Intelsat, Ltd. is the world’s largest commercial satellite communications services provider. Originally formed as International Telecommunications Satellite Organization (INTELSAT), it was an intergovernmental consortium owning and managing a constellation of communications satellites providing international broadcast services. As of 2007, Intelsat owns and operates a fleet of 51 communications satellites. in June 2007 BC Partners announced they had acquired 76 percent of Intelsat for about 3.75 billion euros.
HistoryThe Inter-Governmental Organization (IGO) began on August 20, 1964, with 11 participating countries. On April 6 1965, Intelsat’s first satellite, the Intelsat I (nicknamed Early Bird), was placed in geostationary orbit above the Atlantic Ocean by a Delta D rocket. Due to heavy lobbying by PanAmSat, a US satellite operator, the US congress passed the Open Market Reorganization for the Betterment of International Telecommunications (ORBIT) Act in order to privatize the international organization. In order to appease the US government Intelsat's senior management, in April 1998, spun-off five of its older satellites to a private Dutch entity, New Skies Satellites, which soon became a direct competitor to INTELSAT. In order to avert the US government's interference with Intelsat, Intelsat's senior management unsuccessfully considered relocating the IGO to another country.
On July 18 2001, Intelsat became a private company, 37 years after being formed. In the period prior to Intelsat's privatization in 2001, ownership and investment in INTELSAT (measured in shares) was distributed among INTELSAT members according to their respective use of services. Investment shares determined each member’s percentage of the total contribution needed to finance capital expenditures. The organization’s primary source of revenue came from satellite usage fees which, after deduction of operating costs, was redistributed to INTELSAT members in proportion to their shares as repayment of capital and compensation for use of capital. Satellite services were available to any organization (both INTELSAT members and non-members), and all users paid the same rates.

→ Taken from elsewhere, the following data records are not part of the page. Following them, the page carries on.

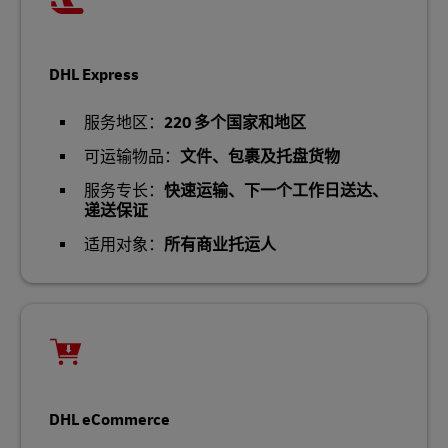
DHL Express
服务地区：
220 多个国家和地区
可运输物品：
文件、包裹及托盘货物
服务专长：
快速运输、下一个工作日送达、
递送保证
适用对象：
所有商业托运人
DHL eCommerce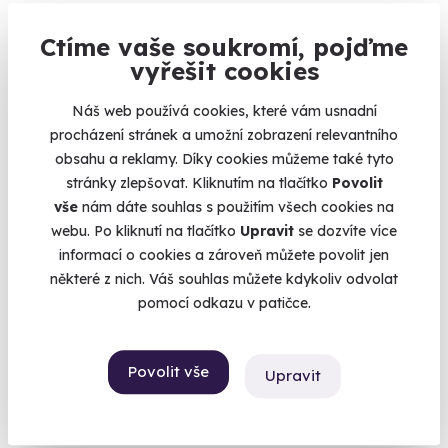
Ctíme vaše soukromí, pojďme
8.0
(2)
vyřešit cookies
Spolujízda v závodním Ferrari
Náš web používá cookies, které vám usnadní
procházení stránek a umožní zobrazení relevantního
Jízda ve sporťáku s rychlostí přes 300 km/h
obsahu a reklamy. Díky cookies můžeme také tyto
Slovakia Ring
stránky zlepšovat. Kliknutím na tlačítko
Povolit
(+ 2 další lokality)
vše
nám dáte souhlas s použitím všech cookies na
webu. Po kliknutí na tlačítko
Upravit
se dozvíte více
4 500 Kč
informací o cookies a zároveň můžete povolit jen
některé z nich. Váš souhlas můžete kdykoliv odvolat
pomocí odkazu v patičce.
Volný termín už 08. 08. 2026
Povolit vše
Upravit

Intelsat was sold for U.S. $3.1bn in January 2005 to four private equity firms: Madison Dearborn Partners, Apax Partners, Permira and Apollo Management. The company acquired PanAmSat on July 3, 2006, and is now the world's largest provider of fixed satellite services, operating a fleet of 52 satellites in prime orbital locations. Intelsat maintains its corporate headquarters in Bermuda, with a majority of staff and satellite functions — administrative headquarters — located at the Intelsat Corporation offices in Washington, DC. A highly international business, Intelsat sources the majority of its revenue from non-U.S. located customers.

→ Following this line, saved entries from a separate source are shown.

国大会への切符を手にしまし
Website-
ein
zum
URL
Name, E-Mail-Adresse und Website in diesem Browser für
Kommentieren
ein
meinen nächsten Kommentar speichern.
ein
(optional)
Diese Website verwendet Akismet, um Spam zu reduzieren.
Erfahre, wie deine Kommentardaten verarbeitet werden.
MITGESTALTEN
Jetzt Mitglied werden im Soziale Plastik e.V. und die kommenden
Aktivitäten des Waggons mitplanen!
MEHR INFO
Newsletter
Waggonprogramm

Spacecraft operations are controlled through ground stations in Clarksburg, Maryland (USA), Hagerstown, Maryland (USA), Riverside, California (USA), and Fuchsstadt, Germany.
Intelsat was operating Intelsat Americas-7 (known formerly as Telstar 7 and now known as Galaxy 27) which experienced a several-day power failure on 29 November 2004. The satellite returned to service with reduced capacity.
RenamingOn February 1, 2007, Intelsat changed the names of 16 of its satellites formerly known under the Intelsat Americas and PanAmSat brands to Galaxy and Intelsat, respectively.